1) Dwight Howard can go home again (at least for one game).
What has everyone been asking of Dwight Howard for years and years? Simply play hard defense, crash the boards, and let the offense come to you. Maybe Howard needed to go home for those lessons to sink in. Playing his first game for his hometown Hawks, Howard was a beast on the boards, particularly in the first half. He had seven boards in the first six minutes, and by half he had corralled 15 boards and scored nine points. He finished the night with 19 rebounds and 11 points, which included some highlight dunks.

Howard also played good defense, and the Hawks got the win at home over the Wizards.
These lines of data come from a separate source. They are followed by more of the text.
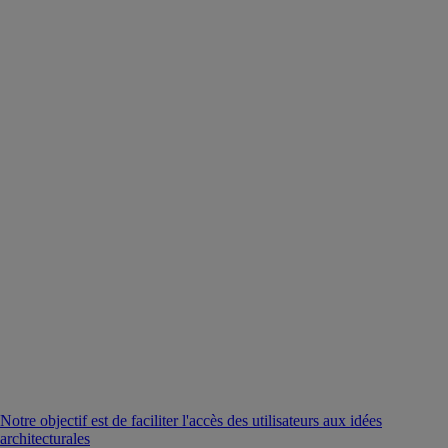
Notre objectif est de faciliter l'accès des utilisateurs aux idées
architecturales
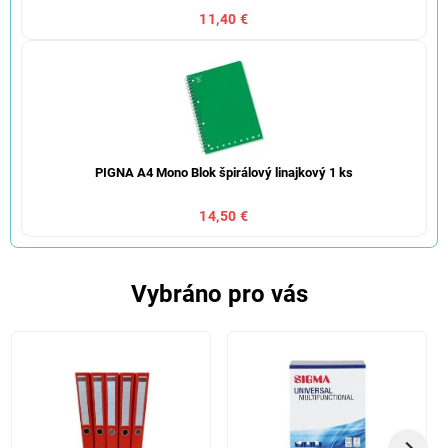
11,40 €
PIGNA A4 Mono Blok špirálový linajkový 1 ks
14,50 €
Vybráno pro vás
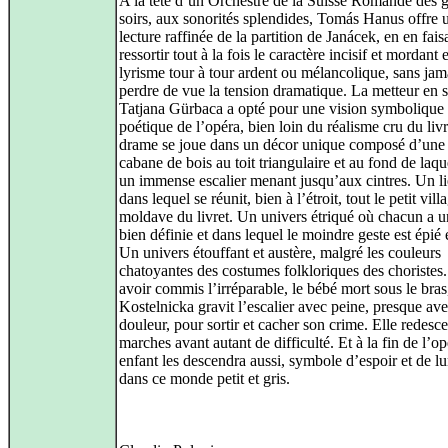
A la tête d’un Orchestre de la Suisse Romande des 
soirs, aux sonorités splendides, Tomás Hanus offre 
lecture raffinée de la partition de Janácek, en en fais
ressortir tout à la fois le caractère incisif et mordant e
lyrisme tour à tour ardent ou mélancolique, sans jam
perdre de vue la tension dramatique. La metteur en 
Tatjana Gürbaca a opté pour une vision symbolique 
poétique de l’opéra, bien loin du réalisme cru du livr
drame se joue dans un décor unique composé d’une 
cabane de bois au toit triangulaire et au fond de laqu
un immense escalier menant jusqu’aux cintres. Un li
dans lequel se réunit, bien à l’étroit, tout le petit vill
moldave du livret. Un univers étriqué où chacun a u
bien définie et dans lequel le moindre geste est épié 
Un univers étouffant et austère, malgré les couleurs
chatoyantes des costumes folkloriques des choristes
avoir commis l’irréparable, le bébé mort sous le bras,
Kostelnicka gravit l’escalier avec peine, presque av
douleur, pour sortir et cacher son crime. Elle redesc
marches avant autant de difficulté. Et à la fin de l’o
enfant les descendra aussi, symbole d’espoir et de l
dans ce monde petit et gris.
We’ll see if this Howard keeps showing up night after night, but it was a promising start.

While Howard was good, make no mistake Paul Millsap is still the Hawks best player. He finished the game with 28 points, seven rebounds, six assists and was a plus 22. He took over in the second half and was part of the reason the Hawks pulled away with a 23-5 run in the fourth.

2) What spacing problems? Bulls shoot 44 percent from three in win over Celtics. Boston’s defensive game plan was the one every team is going to employ against Chicago: With Rajon Rondo, Dwyane Wade, and Jimmy Butler on the floor, just go under all the picks and dare for the Bulls to win with jumpers. Because we all know the Bulls can’t shoot. Except Thursday night the Rondo/Wade/Butler trio hit 9-of-14 from thee, and as a team the Bulls shot 44 percent from deep. That included Wade knocking down the dagger three in a win over the Celtics.

Make no mistake, the Bulls still had shooting woes — they shot 37.3 percent inside the arc — they just got bailed out by the threes and 18 offensive rebounds. Chicago is not going to shoot from deep like this every game. Expect them to regress to the mean over the next few games. But it’s a hopeful sign for Bulls fans, this team was knocking down shots when it needed to for a night. Or, maybe it’s just the Bulls save their best games for TNT.

3) Blake Griffin is healthy and people seem to forget just how good he is. There was Reggie Miller on the TNT broadcast saying “Blake Griffin is back” as the Clippers’ forward scored 27 and pulled down 13 boards in a win in Portland. Some were expressing the same sentiment on Twitter. Their wrong. Griffin isn’t back, he’s healthy. And when he’s healthy he is an awesome force of nature who can score inside and out, crashes the boards, and is a deft passer. He’s as good as any power forward in the game when right. Remember, back in 2014 when Chris Paul had to miss extended time Griffin came in third in the MVP voting? That wasn’t a fluke.

Griffin and CP3 are healthy, and so long as they stay that way this Clippers team is one of the top four in the NBA and a real threat to at least make the conference finals. They just need to keep themselves together for 81 more games.